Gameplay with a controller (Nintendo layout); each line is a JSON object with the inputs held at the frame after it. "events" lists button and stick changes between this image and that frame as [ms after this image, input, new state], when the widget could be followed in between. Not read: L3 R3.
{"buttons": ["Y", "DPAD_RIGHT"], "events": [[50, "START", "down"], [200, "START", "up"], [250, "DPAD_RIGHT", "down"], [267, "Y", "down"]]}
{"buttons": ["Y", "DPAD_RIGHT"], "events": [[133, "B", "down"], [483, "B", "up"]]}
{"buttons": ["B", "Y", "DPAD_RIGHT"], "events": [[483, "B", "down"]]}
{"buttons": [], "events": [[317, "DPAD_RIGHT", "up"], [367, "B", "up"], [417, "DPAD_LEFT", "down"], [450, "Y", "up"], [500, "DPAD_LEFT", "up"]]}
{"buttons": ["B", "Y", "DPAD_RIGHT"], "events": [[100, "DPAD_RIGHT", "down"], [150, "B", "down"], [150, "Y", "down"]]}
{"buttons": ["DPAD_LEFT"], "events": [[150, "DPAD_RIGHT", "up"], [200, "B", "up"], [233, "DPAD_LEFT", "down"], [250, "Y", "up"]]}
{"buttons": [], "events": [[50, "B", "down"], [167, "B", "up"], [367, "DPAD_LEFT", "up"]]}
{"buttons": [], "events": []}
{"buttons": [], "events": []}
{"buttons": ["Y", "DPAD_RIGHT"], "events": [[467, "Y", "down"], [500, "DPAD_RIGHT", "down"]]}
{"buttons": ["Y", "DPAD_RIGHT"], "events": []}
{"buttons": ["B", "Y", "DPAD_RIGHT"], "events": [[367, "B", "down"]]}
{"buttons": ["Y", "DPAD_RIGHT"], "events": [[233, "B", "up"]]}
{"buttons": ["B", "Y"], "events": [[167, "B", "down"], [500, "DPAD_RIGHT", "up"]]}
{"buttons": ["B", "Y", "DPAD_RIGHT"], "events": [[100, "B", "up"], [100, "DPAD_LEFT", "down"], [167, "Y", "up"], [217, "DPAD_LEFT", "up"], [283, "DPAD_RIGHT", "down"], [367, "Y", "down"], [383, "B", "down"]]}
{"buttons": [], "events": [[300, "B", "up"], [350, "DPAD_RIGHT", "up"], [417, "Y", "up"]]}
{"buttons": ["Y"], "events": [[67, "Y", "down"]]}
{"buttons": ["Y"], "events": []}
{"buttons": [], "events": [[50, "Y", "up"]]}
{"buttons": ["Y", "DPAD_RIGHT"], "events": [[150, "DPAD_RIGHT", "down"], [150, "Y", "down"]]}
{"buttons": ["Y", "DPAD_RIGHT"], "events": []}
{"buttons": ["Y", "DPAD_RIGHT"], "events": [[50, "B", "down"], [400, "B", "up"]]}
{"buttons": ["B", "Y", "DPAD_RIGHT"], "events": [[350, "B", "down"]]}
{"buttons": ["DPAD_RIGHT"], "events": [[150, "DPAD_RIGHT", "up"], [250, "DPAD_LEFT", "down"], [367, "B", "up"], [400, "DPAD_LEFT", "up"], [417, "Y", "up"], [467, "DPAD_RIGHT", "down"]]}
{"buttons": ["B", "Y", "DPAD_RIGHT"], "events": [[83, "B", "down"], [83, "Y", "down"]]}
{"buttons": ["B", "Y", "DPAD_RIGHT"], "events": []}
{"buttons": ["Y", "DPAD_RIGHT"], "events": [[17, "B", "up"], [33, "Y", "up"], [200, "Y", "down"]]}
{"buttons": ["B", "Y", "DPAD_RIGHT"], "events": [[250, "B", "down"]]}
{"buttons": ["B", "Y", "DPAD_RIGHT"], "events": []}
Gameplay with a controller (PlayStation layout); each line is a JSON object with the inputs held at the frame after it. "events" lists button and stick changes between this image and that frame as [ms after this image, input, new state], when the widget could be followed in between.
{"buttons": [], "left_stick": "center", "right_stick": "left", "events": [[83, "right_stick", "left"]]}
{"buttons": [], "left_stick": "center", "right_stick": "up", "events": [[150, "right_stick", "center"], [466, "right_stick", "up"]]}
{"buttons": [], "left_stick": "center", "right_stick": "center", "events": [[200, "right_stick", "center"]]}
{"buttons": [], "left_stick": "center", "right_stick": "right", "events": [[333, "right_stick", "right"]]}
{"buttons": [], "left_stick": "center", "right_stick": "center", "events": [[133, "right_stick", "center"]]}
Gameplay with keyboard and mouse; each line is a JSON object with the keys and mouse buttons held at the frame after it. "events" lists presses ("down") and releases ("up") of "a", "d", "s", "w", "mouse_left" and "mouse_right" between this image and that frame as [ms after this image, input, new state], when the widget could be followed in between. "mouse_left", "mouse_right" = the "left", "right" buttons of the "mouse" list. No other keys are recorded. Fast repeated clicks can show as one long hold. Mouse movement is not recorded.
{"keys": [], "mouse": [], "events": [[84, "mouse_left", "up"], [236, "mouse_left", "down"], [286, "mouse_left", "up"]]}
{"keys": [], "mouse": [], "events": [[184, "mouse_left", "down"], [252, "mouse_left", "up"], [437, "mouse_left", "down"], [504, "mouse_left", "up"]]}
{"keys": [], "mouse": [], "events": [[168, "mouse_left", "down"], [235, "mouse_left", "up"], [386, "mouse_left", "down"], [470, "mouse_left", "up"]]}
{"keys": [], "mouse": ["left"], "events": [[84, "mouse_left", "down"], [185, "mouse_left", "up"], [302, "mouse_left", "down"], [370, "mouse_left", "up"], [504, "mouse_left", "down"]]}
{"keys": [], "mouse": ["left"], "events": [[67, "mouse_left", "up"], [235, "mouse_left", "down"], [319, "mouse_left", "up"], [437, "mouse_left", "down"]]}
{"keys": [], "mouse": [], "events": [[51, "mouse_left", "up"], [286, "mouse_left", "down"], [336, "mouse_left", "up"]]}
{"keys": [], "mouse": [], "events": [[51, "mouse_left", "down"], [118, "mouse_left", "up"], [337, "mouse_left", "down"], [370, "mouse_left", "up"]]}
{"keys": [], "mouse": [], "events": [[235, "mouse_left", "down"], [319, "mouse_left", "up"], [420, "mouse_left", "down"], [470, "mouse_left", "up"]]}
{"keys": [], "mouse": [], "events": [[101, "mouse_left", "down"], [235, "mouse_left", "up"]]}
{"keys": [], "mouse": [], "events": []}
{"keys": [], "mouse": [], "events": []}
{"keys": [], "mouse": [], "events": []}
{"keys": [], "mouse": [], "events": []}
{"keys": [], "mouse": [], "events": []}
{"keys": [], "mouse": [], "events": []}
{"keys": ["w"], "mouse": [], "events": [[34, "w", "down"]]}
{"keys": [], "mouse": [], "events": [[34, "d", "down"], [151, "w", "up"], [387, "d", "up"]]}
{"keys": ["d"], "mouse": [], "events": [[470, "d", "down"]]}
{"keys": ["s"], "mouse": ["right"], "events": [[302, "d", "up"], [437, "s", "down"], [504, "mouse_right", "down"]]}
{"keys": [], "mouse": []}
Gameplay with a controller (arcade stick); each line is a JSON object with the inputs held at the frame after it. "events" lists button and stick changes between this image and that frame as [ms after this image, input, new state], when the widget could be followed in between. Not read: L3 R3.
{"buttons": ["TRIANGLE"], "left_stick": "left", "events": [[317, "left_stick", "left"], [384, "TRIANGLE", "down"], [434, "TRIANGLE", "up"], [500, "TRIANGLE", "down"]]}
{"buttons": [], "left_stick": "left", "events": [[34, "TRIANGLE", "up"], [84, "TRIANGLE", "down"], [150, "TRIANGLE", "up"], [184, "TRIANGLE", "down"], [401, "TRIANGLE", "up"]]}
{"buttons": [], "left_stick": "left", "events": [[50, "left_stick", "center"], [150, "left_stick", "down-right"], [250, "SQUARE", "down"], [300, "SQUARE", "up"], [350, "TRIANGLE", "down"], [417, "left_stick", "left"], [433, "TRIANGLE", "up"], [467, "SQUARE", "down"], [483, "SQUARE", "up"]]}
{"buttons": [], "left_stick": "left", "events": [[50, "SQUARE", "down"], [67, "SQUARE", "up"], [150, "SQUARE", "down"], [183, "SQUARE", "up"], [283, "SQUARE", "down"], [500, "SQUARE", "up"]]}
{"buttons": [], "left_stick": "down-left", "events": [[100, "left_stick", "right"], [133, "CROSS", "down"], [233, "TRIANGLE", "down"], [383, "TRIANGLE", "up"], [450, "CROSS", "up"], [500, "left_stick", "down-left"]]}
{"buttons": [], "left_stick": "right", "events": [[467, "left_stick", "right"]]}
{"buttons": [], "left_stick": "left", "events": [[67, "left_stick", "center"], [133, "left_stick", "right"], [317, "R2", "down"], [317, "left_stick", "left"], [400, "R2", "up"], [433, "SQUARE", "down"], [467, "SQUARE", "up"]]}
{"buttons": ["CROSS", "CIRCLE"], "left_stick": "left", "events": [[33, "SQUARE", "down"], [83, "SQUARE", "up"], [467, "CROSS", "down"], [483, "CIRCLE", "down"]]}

○ ○ ○

PROBLEM DESCRIPTION: The answer must consist of every line from the data that holds the string "CROSS".

SOLUTION FOR THIS PROBLEM:
{"buttons": [], "left_stick": "down-left", "events": [[100, "left_stick", "right"], [133, "CROSS", "down"], [233, "TRIANGLE", "down"], [383, "TRIANGLE", "up"], [450, "CROSS", "up"], [500, "left_stick", "down-left"]]}
{"buttons": ["CROSS", "CIRCLE"], "left_stick": "left", "events": [[33, "SQUARE", "down"], [83, "SQUARE", "up"], [467, "CROSS", "down"], [483, "CIRCLE", "down"]]}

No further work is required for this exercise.